• [Work to be completed] Search the data for the word "autorulote" and copy every line that contains it.

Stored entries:

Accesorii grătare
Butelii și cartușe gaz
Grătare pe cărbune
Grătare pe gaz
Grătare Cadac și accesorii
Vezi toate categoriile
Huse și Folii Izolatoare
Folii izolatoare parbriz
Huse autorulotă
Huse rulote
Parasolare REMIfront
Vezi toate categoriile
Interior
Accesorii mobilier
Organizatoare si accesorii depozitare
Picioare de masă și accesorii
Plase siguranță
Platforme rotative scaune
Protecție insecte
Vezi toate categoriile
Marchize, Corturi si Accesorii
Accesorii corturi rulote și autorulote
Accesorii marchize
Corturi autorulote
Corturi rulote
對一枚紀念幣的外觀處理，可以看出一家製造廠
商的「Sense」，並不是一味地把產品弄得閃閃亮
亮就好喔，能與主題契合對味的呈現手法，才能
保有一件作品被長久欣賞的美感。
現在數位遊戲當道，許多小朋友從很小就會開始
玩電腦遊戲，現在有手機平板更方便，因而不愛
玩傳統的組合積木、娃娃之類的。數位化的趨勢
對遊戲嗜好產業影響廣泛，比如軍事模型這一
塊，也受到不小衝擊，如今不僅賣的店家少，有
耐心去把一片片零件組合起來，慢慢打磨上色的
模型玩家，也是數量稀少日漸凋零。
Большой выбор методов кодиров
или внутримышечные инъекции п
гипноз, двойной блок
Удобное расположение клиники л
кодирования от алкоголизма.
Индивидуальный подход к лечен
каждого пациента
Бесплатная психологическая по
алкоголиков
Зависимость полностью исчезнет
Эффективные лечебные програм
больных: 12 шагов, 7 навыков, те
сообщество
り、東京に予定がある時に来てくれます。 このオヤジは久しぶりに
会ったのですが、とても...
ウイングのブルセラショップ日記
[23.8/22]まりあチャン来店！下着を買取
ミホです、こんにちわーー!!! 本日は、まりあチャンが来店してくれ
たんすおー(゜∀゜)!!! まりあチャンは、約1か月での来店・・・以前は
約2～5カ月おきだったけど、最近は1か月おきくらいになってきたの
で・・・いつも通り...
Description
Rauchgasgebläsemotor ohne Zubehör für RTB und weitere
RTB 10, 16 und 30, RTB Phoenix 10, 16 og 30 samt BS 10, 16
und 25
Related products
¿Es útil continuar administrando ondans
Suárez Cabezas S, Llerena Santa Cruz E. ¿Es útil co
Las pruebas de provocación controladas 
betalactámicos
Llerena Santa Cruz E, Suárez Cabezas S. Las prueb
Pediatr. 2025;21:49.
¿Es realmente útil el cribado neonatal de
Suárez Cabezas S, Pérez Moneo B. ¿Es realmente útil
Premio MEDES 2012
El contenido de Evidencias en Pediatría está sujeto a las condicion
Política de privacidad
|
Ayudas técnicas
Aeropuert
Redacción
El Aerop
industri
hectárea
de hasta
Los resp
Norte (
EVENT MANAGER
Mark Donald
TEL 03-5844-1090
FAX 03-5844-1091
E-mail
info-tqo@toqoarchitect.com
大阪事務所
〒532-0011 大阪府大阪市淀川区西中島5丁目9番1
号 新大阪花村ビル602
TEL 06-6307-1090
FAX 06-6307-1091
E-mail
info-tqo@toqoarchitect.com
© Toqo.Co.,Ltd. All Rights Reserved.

• [Answer to the problem]
Accesorii corturi rulote și autorulote
Corturi autorulote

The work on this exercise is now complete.